***** Dataset records

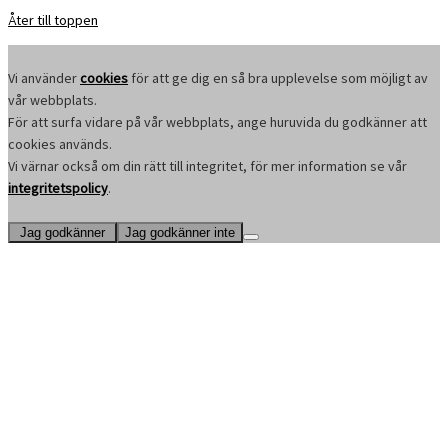
Åter till toppen
Vi använder
cookies
för att ge dig en så bra upplevelse som möjligt av
vår webbplats.
För att surfa vidare på vår webbplats, ange huruvida du godkänner att
cookies används.
Vi värnar också om din rätt till integritet, för mer information se vår
integritetspolicy
.
Jag godkänner
Jag godkänner inte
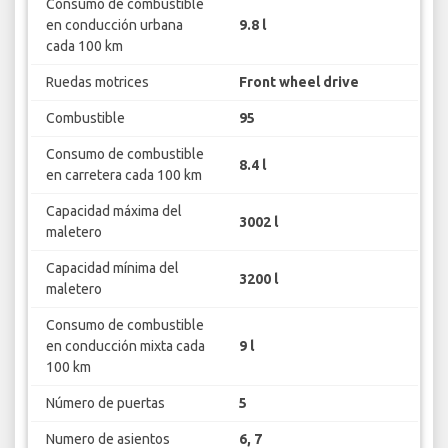
Consumo de combustible
en conducción urbana
9.8 l
cada 100 km
Ruedas motrices
Front wheel drive
Combustible
95
Consumo de combustible
8.4 l
en carretera cada 100 km
Capacidad máxima del
3002 l
maletero
Capacidad mínima del
3200 l
maletero
Consumo de combustible
en conducción mixta cada
9 l
100 km
Número de puertas
5
Numero de asientos
6, 7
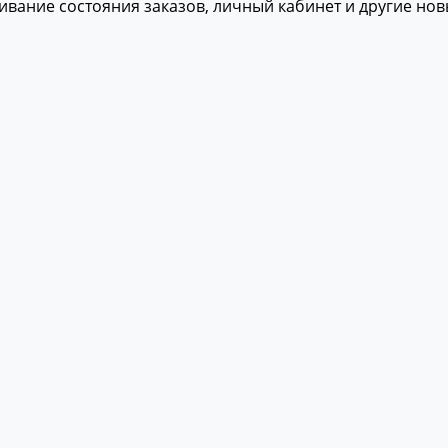
живание состояния заказов, личный кабинет и другие но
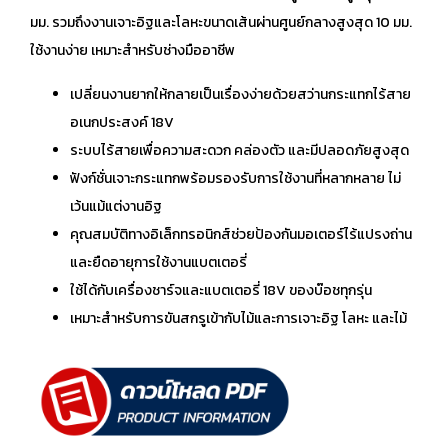
มม. รวมถึงงานเจาะอิฐและโลหะขนาดเส้นผ่านศูนย์กลางสูงสุด 10 มม.
ใช้งานง่าย เหมาะสำหรับช่างมืออาชีพ
เปลี่ยนงานยากให้กลายเป็นเรื่องง่ายด้วยสว่านกระแทกไร้สาย
อเนกประสงค์ 18V
ระบบไร้สายเพื่อความสะดวก คล่องตัว และมีปลอดภัยสูงสุด
ฟังก์ชั่นเจาะกระแทกพร้อมรองรับการใช้งานที่หลากหลาย ไม่
เว้นแม้แต่งานอิฐ
คุณสมบัติทางอิเล็กทรอนิกส์ช่วยป้องกันมอเตอร์ไร้แปรงถ่าน
และยืดอายุการใช้งานแบตเตอรี่
ใช้ได้กับเครื่องชาร์จและแบตเตอรี่ 18V ของบ๊อชทุกรุ่น
เหมาะสำหรับการขันสกรูเข้ากับไม้และการเจาะอิฐ โลหะ และไม้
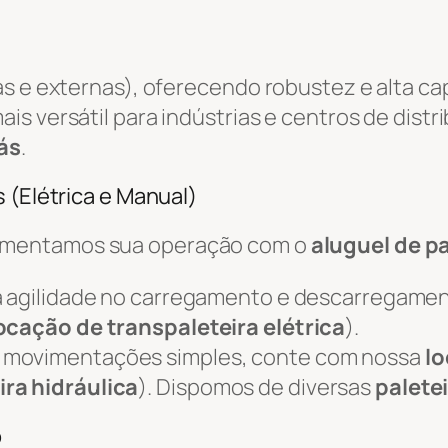
as e externas), oferecendo robustez e alta c
ais versátil para indústrias e centros de distr
ás
.
 (Elétrica e Manual)
ementamos sua operação com o
aluguel de pa
 agilidade no carregamento e descarregame
ocação de transpaleteira elétrica
).
 movimentações simples, conte com nossa
lo
ira hidráulica
). Dispomos de diversas
palete
o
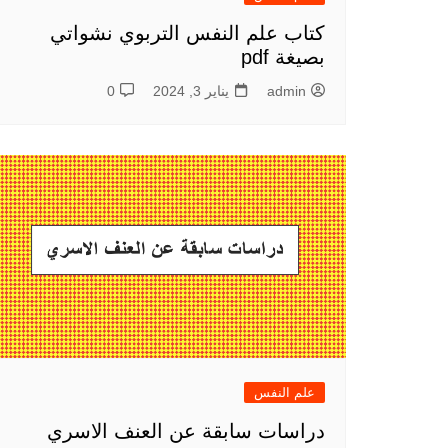
كتاب علم النفس التربوي نشواتي
بصيغة pdf
admin
يناير 3, 2024
0
علم النفس
دراسات سابقة عن العنف الاسري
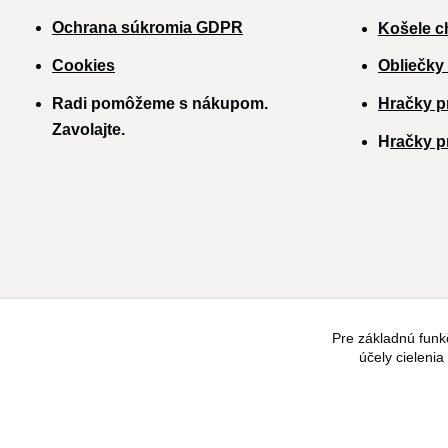
Ochrana súkromia GDPR
Košele c
Cookies
Obliečky
Radi pomôžeme s nákupom.
Hračky p
Zavolajte.
H
račky p
Pre základnú funk
účely cieleni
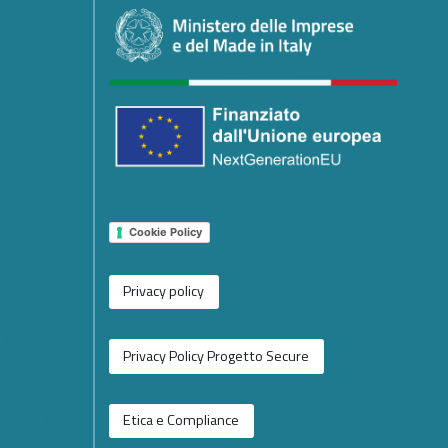
forma
io remoto
ttive e
osa è
0 2026
Cookie Policy
nuova fase
Privacy policy
sulla
e Nazioni
Privacy Policy Progetto Secure
renze la
Etica e Compliance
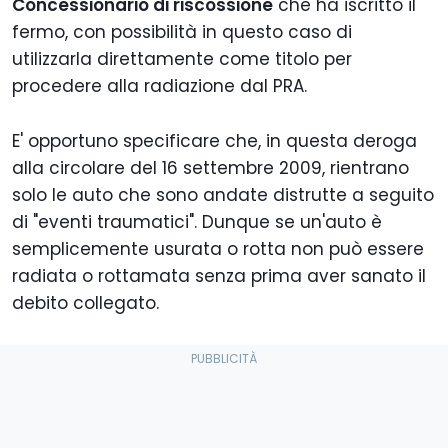
Concessionario di riscossione
che ha iscritto il
fermo, con possibilità in questo caso di
utilizzarla direttamente come titolo per
procedere alla radiazione dal PRA.
E' opportuno specificare che, in questa deroga
alla circolare del 16 settembre 2009, rientrano
solo le auto che sono andate distrutte a seguito
di "eventi traumatici". Dunque se un'auto è
semplicemente usurata o rotta non può essere
radiata o rottamata senza prima aver sanato il
debito collegato.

**********

### [Description of the task]
Output every record above word for word, omitting any pictures they contain.

### [Response area]
Åter till toppen
Vi använder
cookies
för att ge dig en så bra upplevelse som möjligt av
vår webbplats.
För att surfa vidare på vår webbplats, ange huruvida du godkänner att
cookies används.
Vi värnar också om din rätt till integritet, för mer information se vår
integritetspolicy
.
Jag godkänner
Jag godkänner inte
Consumo de combustible
en conducción urbana
9.8 l
cada 100 km
Ruedas motrices
Front wheel drive
Combustible
95
Consumo de combustible
8.4 l
en carretera cada 100 km
Capacidad máxima del
3002 l
maletero
Capacidad mínima del
3200 l
maletero
Consumo de combustible
en conducción mixta cada
9 l
100 km
Número de puertas
5
Numero de asientos
6, 7
живание состояния заказов, личный кабинет и другие но
มม. รวมถึงงานเจาะอิฐและโลหะขนาดเส้นผ่านศูนย์กลางสูงสุด 10 มม.
ใช้งานง่าย เหมาะสำหรับช่างมืออาชีพ
เปลี่ยนงานยากให้กลายเป็นเรื่องง่ายด้วยสว่านกระแทกไร้สาย
อเนกประสงค์ 18V
ระบบไร้สายเพื่อความสะดวก คล่องตัว และมีปลอดภัยสูงสุด
ฟังก์ชั่นเจาะกระแทกพร้อมรองรับการใช้งานที่หลากหลาย ไม่
เว้นแม้แต่งานอิฐ
คุณสมบัติทางอิเล็กทรอนิกส์ช่วยป้องกันมอเตอร์ไร้แปรงถ่าน
และยืดอายุการใช้งานแบตเตอรี่
ใช้ได้กับเครื่องชาร์จและแบตเตอรี่ 18V ของบ๊อชทุกรุ่น
เหมาะสำหรับการขันสกรูเข้ากับไม้และการเจาะอิฐ โลหะ และไม้
as e externas), oferecendo robustez e alta c
ais versátil para indústrias e centros de distr
ás
.
 (Elétrica e Manual)
ementamos sua operação com o
aluguel de pa
 agilidade no carregamento e descarregame
ocação de transpaleteira elétrica
).
 movimentações simples, conte com nossa
lo
ira hidráulica
). Dispomos de diversas
palete
o
كتاب علم النفس التربوي نشواتي
بصيغة pdf
admin
يناير 3, 2024
0
علم النفس
دراسات سابقة عن العنف الاسري
Ochrana súkromia GDPR
Košele c
Cookies
Obliečky
Radi pomôžeme s nákupom.
Hračky p
Zavolajte.
H
račky p
Pre základnú funk
účely cieleni
forma
io remoto
ttive e
osa è
0 2026
Cookie Policy
nuova fase
Privacy policy
sulla
e Nazioni
Privacy Policy Progetto Secure
renze la
Etica e Compliance
Concessionario di riscossione
che ha iscritto il
fermo, con possibilità in questo caso di
utilizzarla direttamente come titolo per
procedere alla radiazione dal PRA.
E' opportuno specificare che, in questa deroga
alla circolare del 16 settembre 2009, rientrano
solo le auto che sono andate distrutte a seguito
di "eventi traumatici". Dunque se un'auto è
semplicemente usurata o rotta non può essere
radiata o rottamata senza prima aver sanato il
debito collegato.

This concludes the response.